*** Opening Given data ***

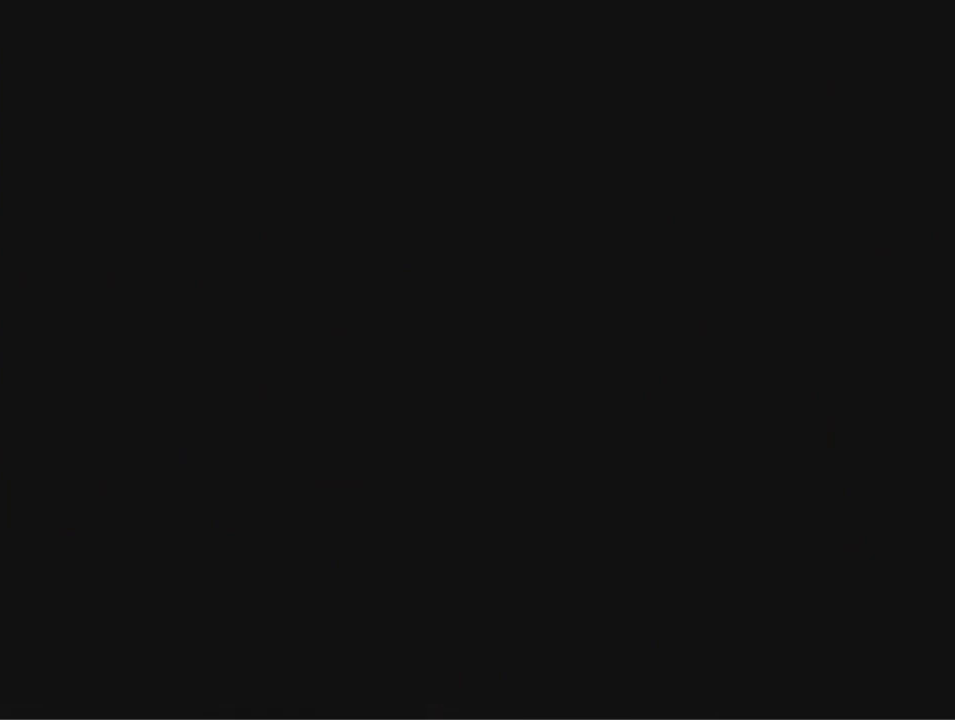
{"dt_ms": 500, "buttons": [], "left_stick": "down", "events": []}
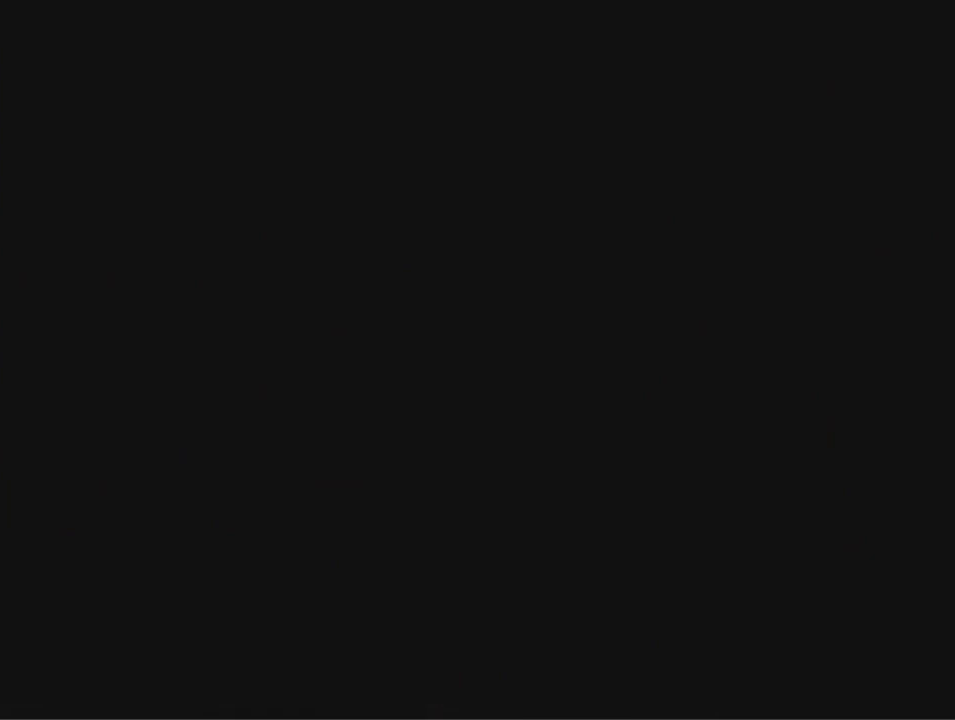
{"dt_ms": 500, "buttons": [], "left_stick": "down", "events": [[267, "R1", "down"], [300, "A", "down"], [300, "B", "down"], [400, "R1", "up"], [433, "A", "up"], [433, "B", "up"]]}
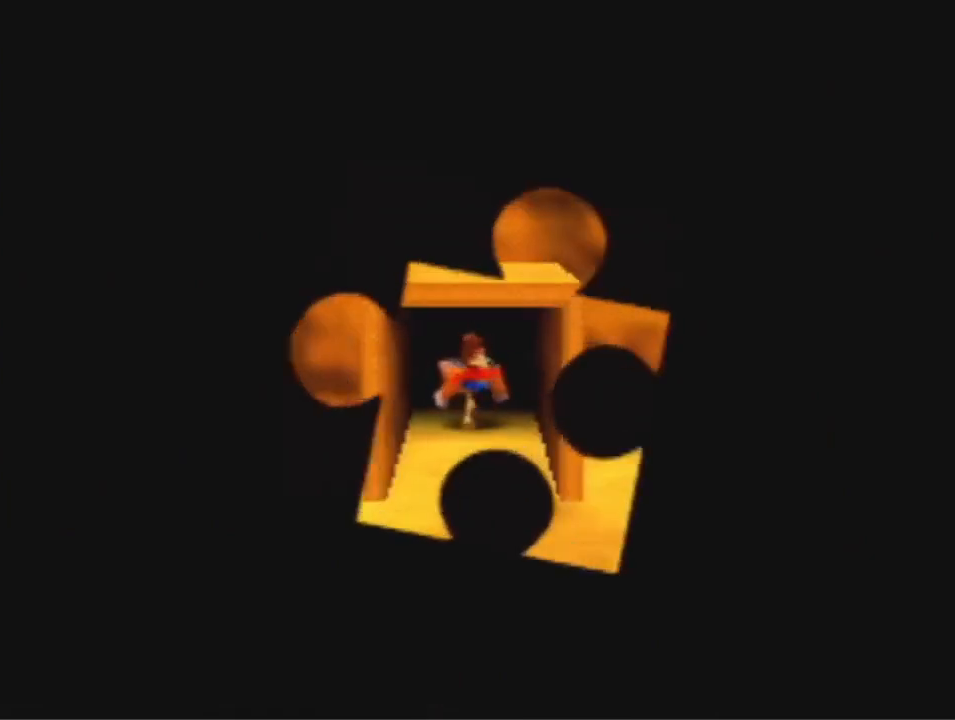
{"dt_ms": 500, "buttons": [], "left_stick": "down", "events": []}
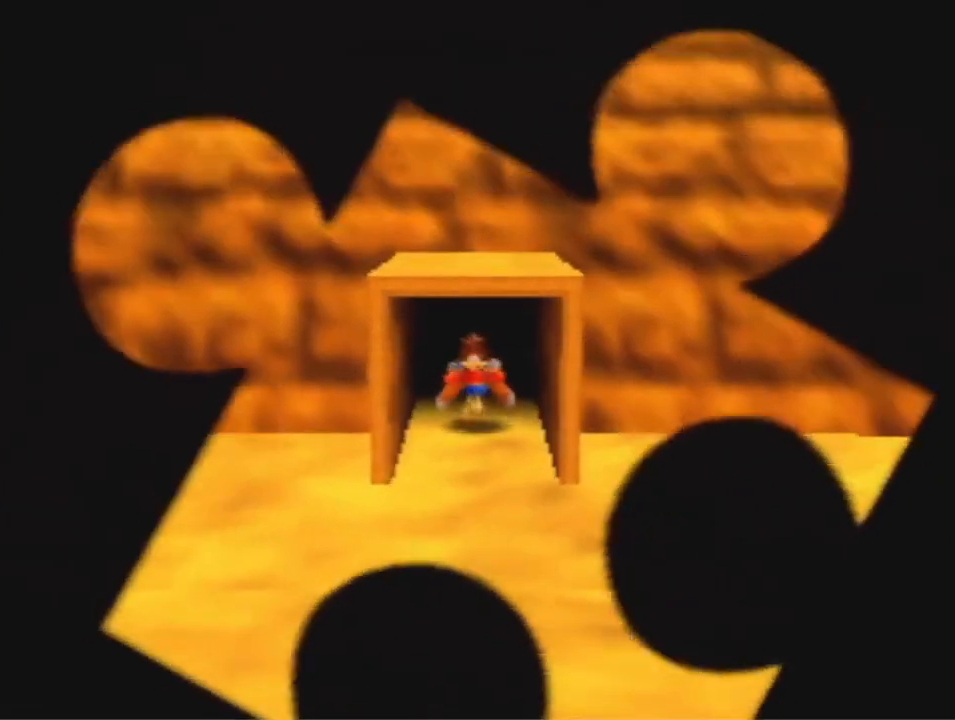
{"dt_ms": 500, "buttons": [], "left_stick": "down", "events": []}
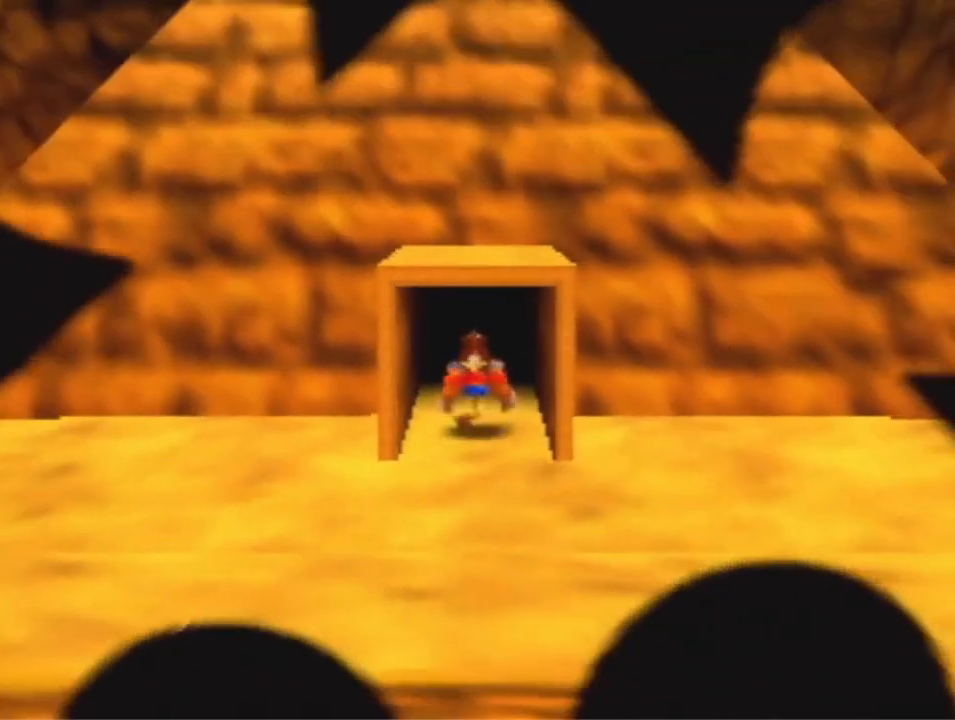
{"dt_ms": 500, "buttons": ["A"], "left_stick": "left", "events": [[133, "left_stick", "down-left"], [300, "left_stick", "left"], [467, "A", "down"]]}
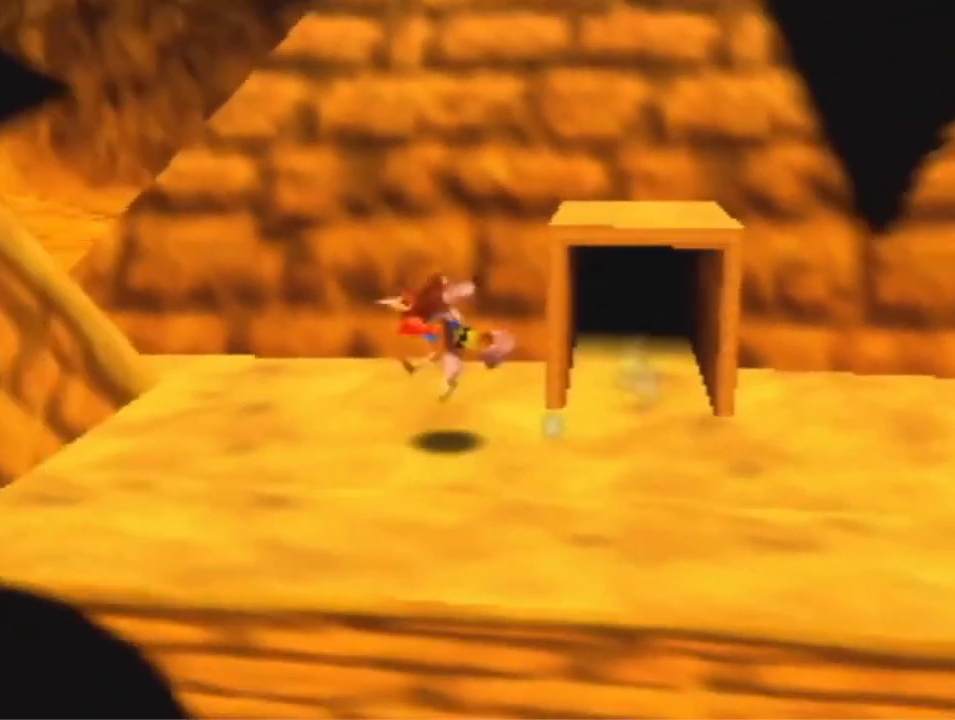
{"dt_ms": 500, "buttons": ["A"], "left_stick": "left", "events": []}
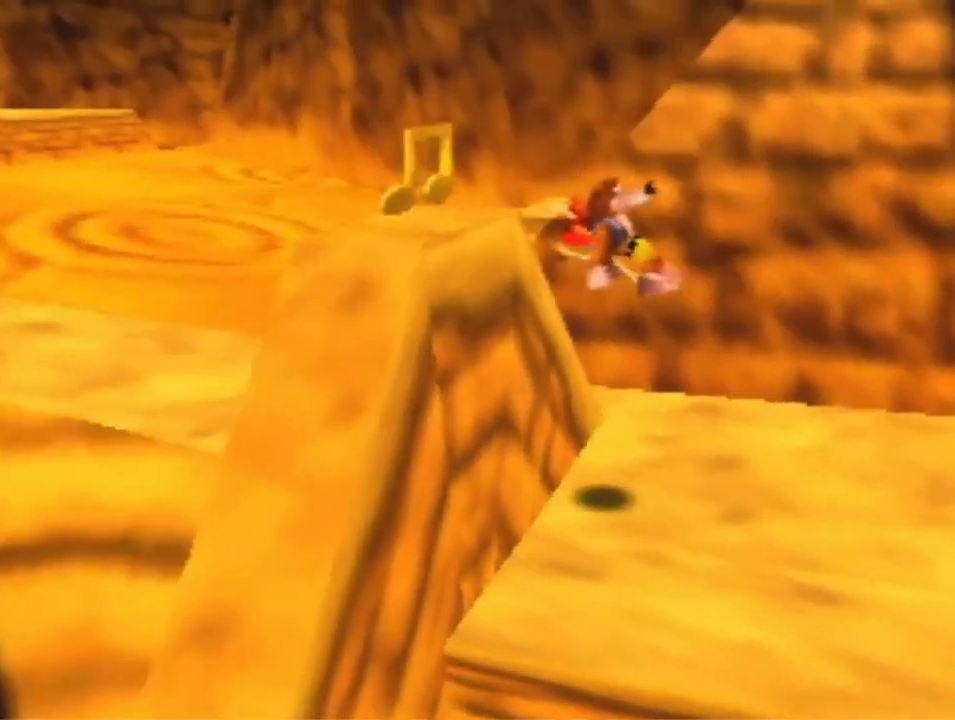
{"dt_ms": 500, "buttons": [], "left_stick": "down", "events": [[200, "A", "up"], [267, "left_stick", "down"]]}
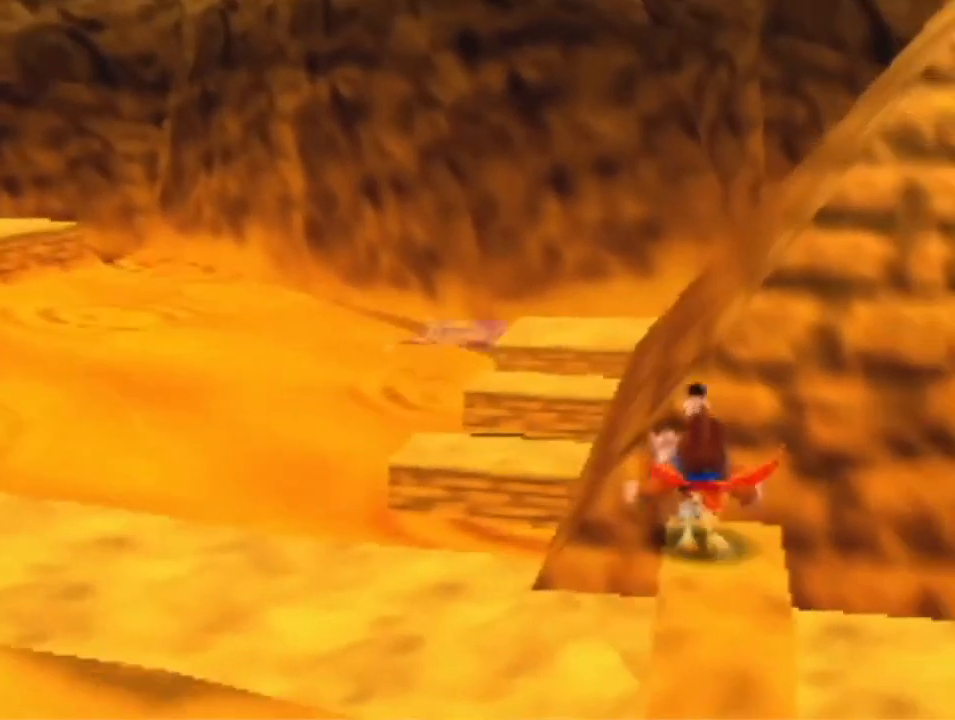
{"dt_ms": 500, "buttons": [], "left_stick": "down", "events": []}
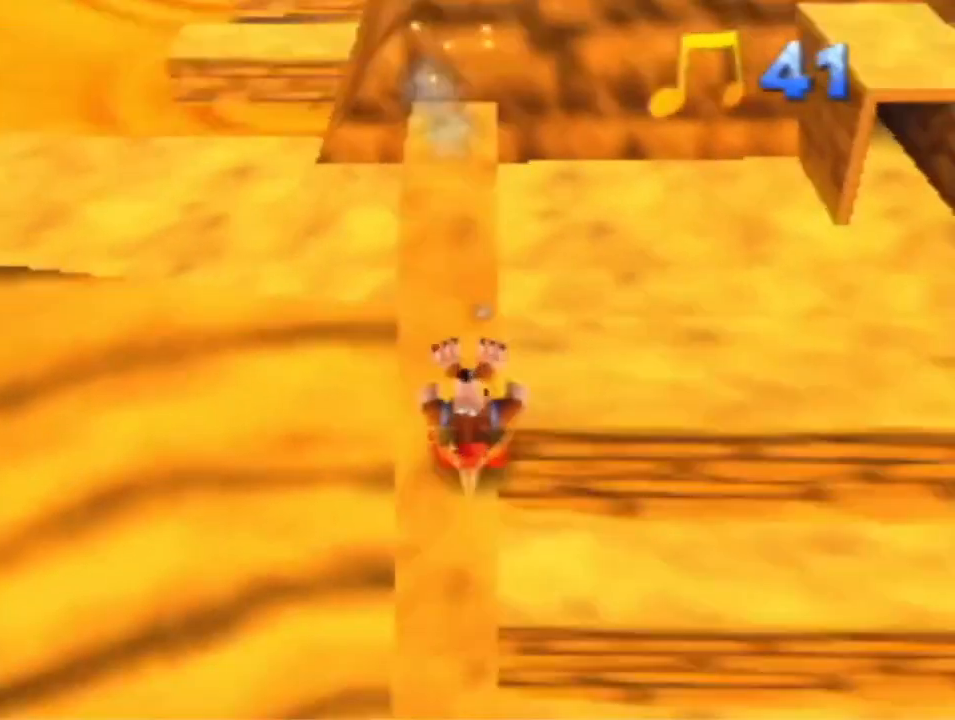
{"dt_ms": 500, "buttons": [], "left_stick": "down-left", "events": [[467, "left_stick", "down-left"]]}
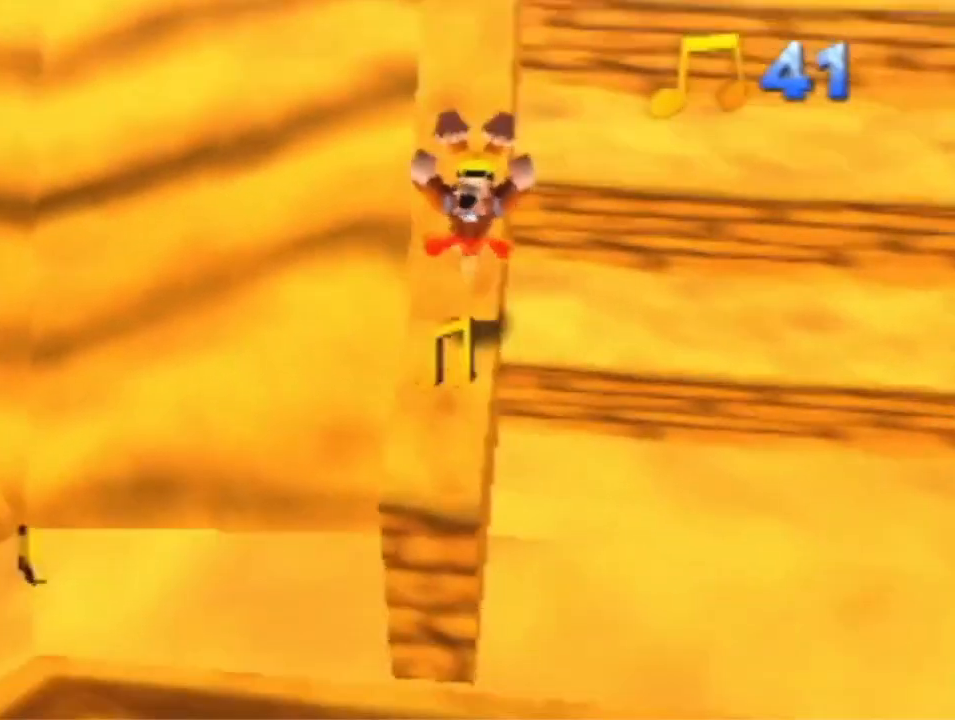
{"dt_ms": 500, "buttons": [], "left_stick": "left", "events": [[133, "left_stick", "left"]]}
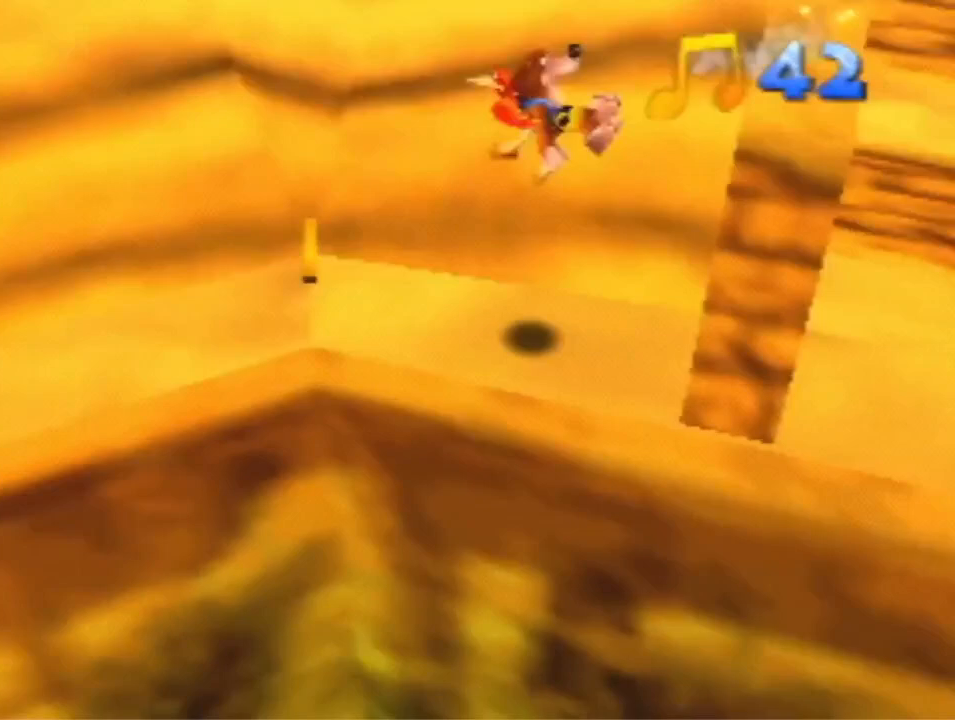
{"dt_ms": 500, "buttons": [], "left_stick": "left", "events": []}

*** Closing Given data ***

Required action:
The entries above are to be repeated in full, except for their pictures.

Task output:
{"dt_ms": 500, "buttons": [], "left_stick": "down", "events": []}
{"dt_ms": 500, "buttons": [], "left_stick": "down", "events": [[267, "R1", "down"], [300, "A", "down"], [300, "B", "down"], [400, "R1", "up"], [433, "A", "up"], [433, "B", "up"]]}
{"dt_ms": 500, "buttons": [], "left_stick": "down", "events": []}
{"dt_ms": 500, "buttons": [], "left_stick": "down", "events": []}
{"dt_ms": 500, "buttons": ["A"], "left_stick": "left", "events": [[133, "left_stick", "down-left"], [300, "left_stick", "left"], [467, "A", "down"]]}
{"dt_ms": 500, "buttons": ["A"], "left_stick": "left", "events": []}
{"dt_ms": 500, "buttons": [], "left_stick": "down", "events": [[200, "A", "up"], [267, "left_stick", "down"]]}
{"dt_ms": 500, "buttons": [], "left_stick": "down", "events": []}
{"dt_ms": 500, "buttons": [], "left_stick": "down-left", "events": [[467, "left_stick", "down-left"]]}
{"dt_ms": 500, "buttons": [], "left_stick": "left", "events": [[133, "left_stick", "left"]]}
{"dt_ms": 500, "buttons": [], "left_stick": "left", "events": []}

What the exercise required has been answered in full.